East Bay Municipal Utility District has since invested in generators at pressure stations throughout the hills, which enables continued function and needed pressure during power outages. Now, when NWS issues a Red Flag Warning, EBMUD immediately begins pumping water up the hills to ensure they can provide the standard fireflow of 1,500 gallons per minute for a two-hour period.
Unfortunately, there is no fix for the free flow that occurs when a substantial number of residential water lines are damaged, which will again leave firefighters looking for alternative resources.
While there were many lessons learned and organizational issues addressed after the 1991 Tunnel Fire – training city crews in wildland firefighting practices, fixing communication breakdowns, facilitating mutual aid responses, establishing vegetation management inspections and increasing firefighter response on extreme-risk days – some of the most fundamental problems that existed then have gone unimproved, namely evacuation.
It has been estimated that 10,000 people were evacuated during the large Sunday fire.
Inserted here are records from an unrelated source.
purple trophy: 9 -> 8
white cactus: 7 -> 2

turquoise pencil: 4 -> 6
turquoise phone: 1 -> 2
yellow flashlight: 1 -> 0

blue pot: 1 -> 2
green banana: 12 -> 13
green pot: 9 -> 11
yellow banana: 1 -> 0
They were forced to frantically navigate narrow roads with little visibility due to smoke, and in competition with fire engines attempting to ascend the same roads, as pointed out in the Biswell report.
First responders now rely on an app-based system known as Zonehaven, which generates evacuation route maps specific to each location where an order is issued and provides real-time updates shared with agencies and the public. The problem, however, is that if power goes out, so do many of the app’s data functions.
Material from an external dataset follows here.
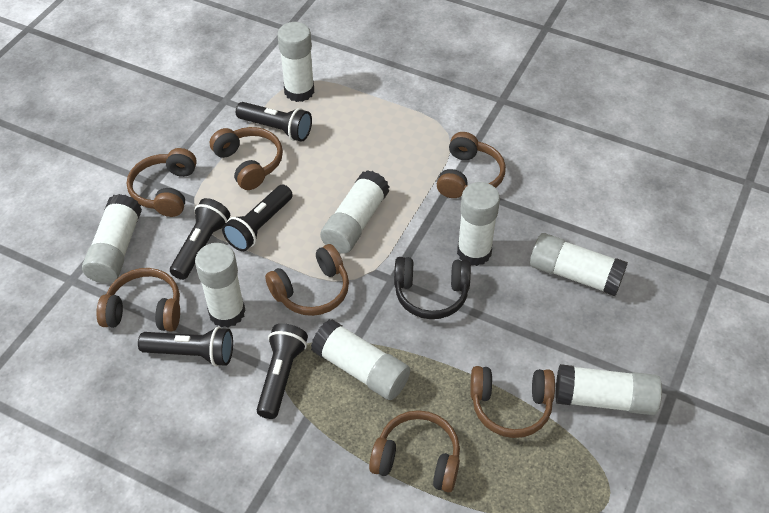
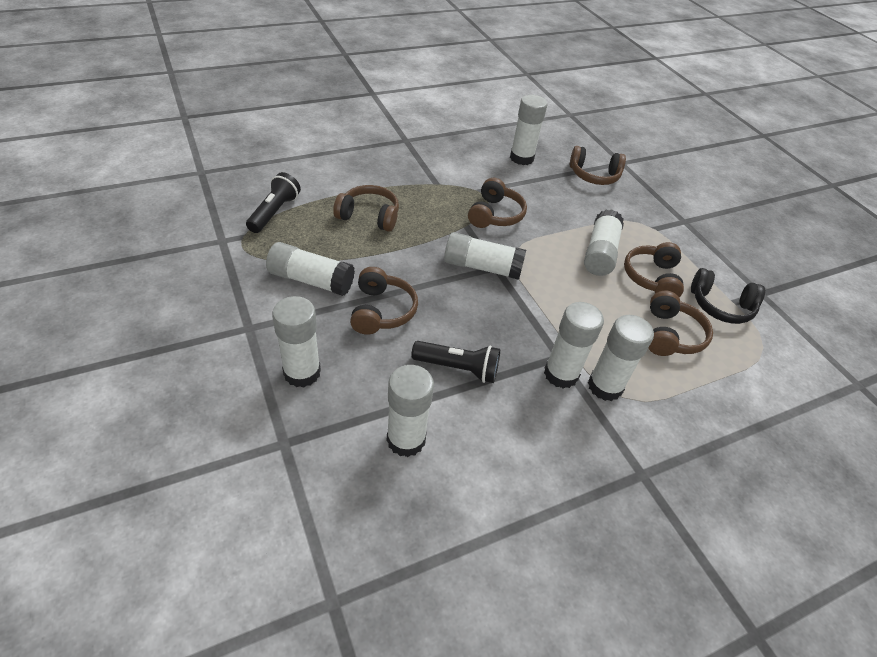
black flashlight: 5 -> 2
brown headphones: 7 -> 6

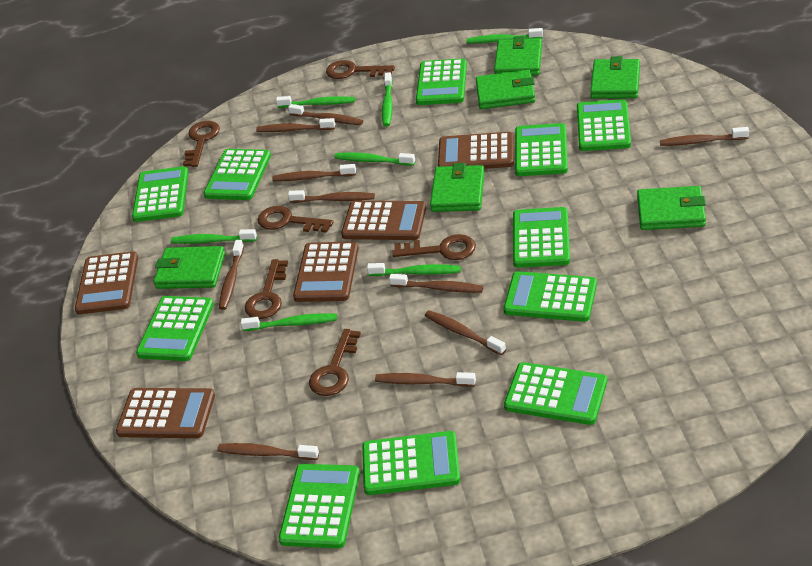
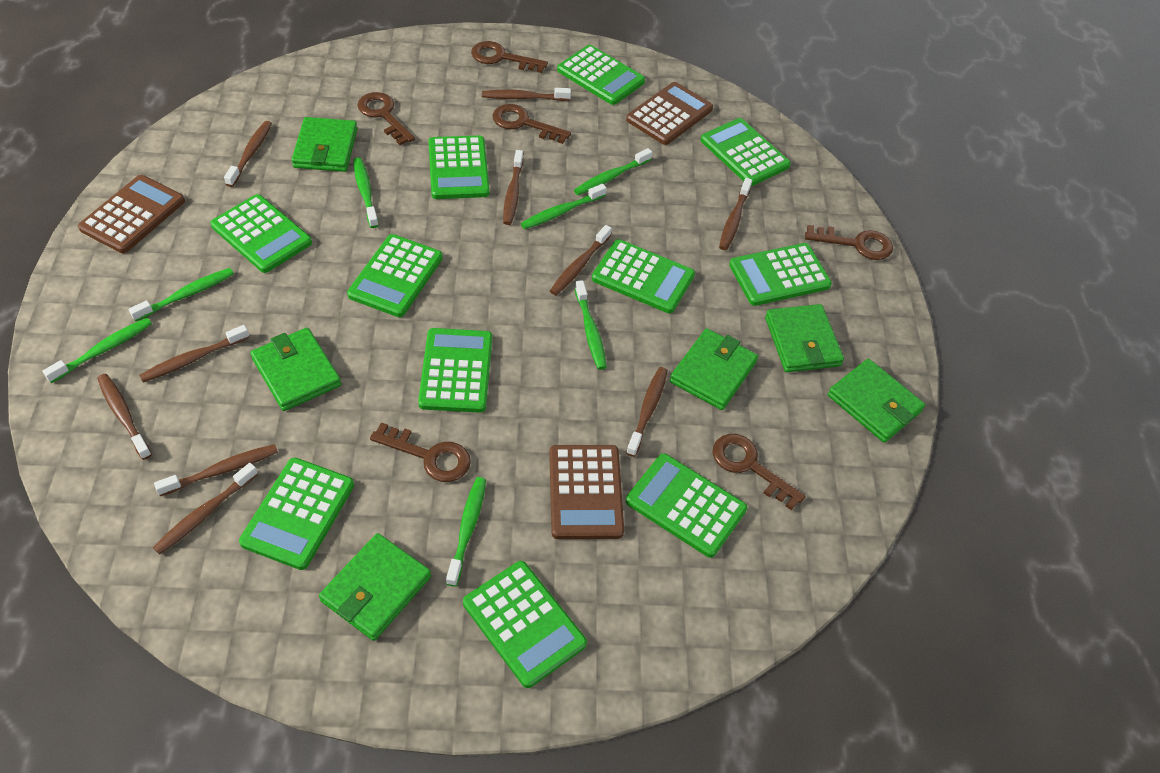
brown calculator: 5 -> 3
Miller said that the area is at the mercy of existing and inadequate evacuation routes since any improvements would have had to have been made during rebuilding efforts after 1991. In order to improve evacuation routes now, you’d have to remove parcels to connect cul de sacs and tear up people’s yards to widen roads, which wouldn’t be practical.
She said:
“The routes aren’t going to change. What’s got to change is people’s expectation and their preparedness and willingness to not stay in the Hills. … Our street grid was laid out so long ago, and we’ve continued to fill it up and put more and more cars in.”
She added:
“We have a long way to go, and we really have kind of picked up on the evacuation topic much more since the Camp Fire.”
Miller explains that evacuation has been more of a discussion among professionals, especially since the Camp Fire, but that public engagement is “still in its infancy.”
Technology enables residents to receive county emergency alerts and monitor real-time evacuation updates through the Zonehaven app. Temporary evacuation routes are only activated on the service during active fire events. However, that access is moot if cell phones aren’t charged and home computers are inaccessible during power outages. As Miller reiterated, people now assume cell phone coverage is reliable when, unfortunately, that is not always the case.
The best precaution at this point is early evacuation on Red Flag Warning days, but many residents are resistant to leave before a direct threat is imminent.
The Tunnel Fire changed the game. It was the first of its kind in many ways, at the time it was the largest mutual aid response in California’s history. Due to the many organisational issues in 1991, the state developed a more robust response system in its aftermath.
Historically, a major fire erupts in the Oakland Hills every 20 to 30 years, and with conditions aligned, the area is primed for another massive event. There are fires in the Oakland Hills every year – we know the risks. The question is whether we are prepared to stop the next substantial fire from becoming as, or more, destructive.